If you are injured in a car accident you are entitled to certain “benefits.” The question in this case is whether or not the driver of a car was entitled to those benefits.
Before answering this question it’s important to note that when you get into a car accident you are entitled to receive certain “benefits” to help reintegrate you into society. If you are in a car accident you can receive car accident benefits like “attendant care” benefits which pays for people to attend to your care if your injuries prevent you from taking care of your needs at home. You can also receive income replacement benefits which helps replaces some of your income. You can also receive medical and rehabilitation benefits to pay for your therapy, medication ect. These benefits – which are quite numerous – are quite vital to a person’s well being after a car accident. In this care Mr. Prest was asking a Court weather or not he had “an accident” that would allow him to access these benefits…
What happened – was this a technically a car accident?
In the early afternoon of April 13th 2012 Mr. Prest parked his car in a parking spot in the garage of his apartment building so that he could wash it. He got out of his car, walked around it and tripped over a concrete curb that “stuck out” from the wall of the parking garage. He stated his right hand was touching the car when he tripped. The Court said that there was no issue he suffered an impairment as a result of the incident.
What does the insurance laws say about this – is this a car accident?
Subsection 3(1) of the Schedule defines “accident” as meaning “an incident in which the use or operation of an automobile directly causes an impairment … .”
The Court looked at two Court of Appeal cases in the past – (from 2002 and 2004) that asked the question a two-part test that involves a consideration of the following questions:
(a) Did the incident arise out of the use or operation of an automobile (the “purpose test”); and
(b) Did such use or operation of an automobile directly cause the impairment (the “causation test”).

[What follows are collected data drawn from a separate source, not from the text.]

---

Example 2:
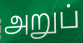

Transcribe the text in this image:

அறுப்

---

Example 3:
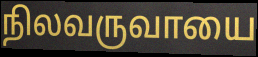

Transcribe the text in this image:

நிலவருவாயை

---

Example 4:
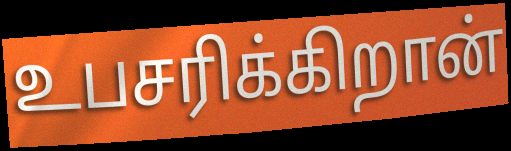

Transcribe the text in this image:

உபசரிக்கிறான்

What did the Court say? Is tripping over a curb while going to wash your car an accident?
In examining the purpose test, the Court must determine whether the incident or accident resulted from the “ordinary and well known activities to which automobiles are put”. They found that it did not. At the time of the incident the vehicle was being neither used nor operated. They noted that the car was parked in it’s regular parking spot for the purpose of washing it. A parking spot at one’s residence is typically where a car is put when there is no intent to use it.

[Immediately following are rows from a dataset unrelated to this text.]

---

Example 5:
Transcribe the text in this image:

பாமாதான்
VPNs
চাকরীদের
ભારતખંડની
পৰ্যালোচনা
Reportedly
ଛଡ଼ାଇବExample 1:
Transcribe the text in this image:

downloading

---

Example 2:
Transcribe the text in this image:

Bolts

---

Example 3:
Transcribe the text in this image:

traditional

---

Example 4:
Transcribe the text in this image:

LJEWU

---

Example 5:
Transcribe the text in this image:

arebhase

Here the only role played by the car was that Mr. Prest drove it to the general location of where the incident occurred. The use of the car had ended without injury being suffered.
Mr. Prest got out of his car and then was subsequently injured by a new intervening act, namely when he tripped over the curb that in his words “stuck out”. He parked the car in its usual spot and that did not create any special risk beyond the risk faced by Mr. Prest every time he parked his car in his parking spot. If that curb is in a bad location or is otherwise dangerous, that is an occupier’s liability issue.
The answer was no – this was not a car accident. Poor Mr. Prest was not injured in a car accident or by the use or operation of his car and unfortunately he was not entitled to car accident benefits to help him get better. In this instance he had to rely elsewhere for payment of his rehabilitation.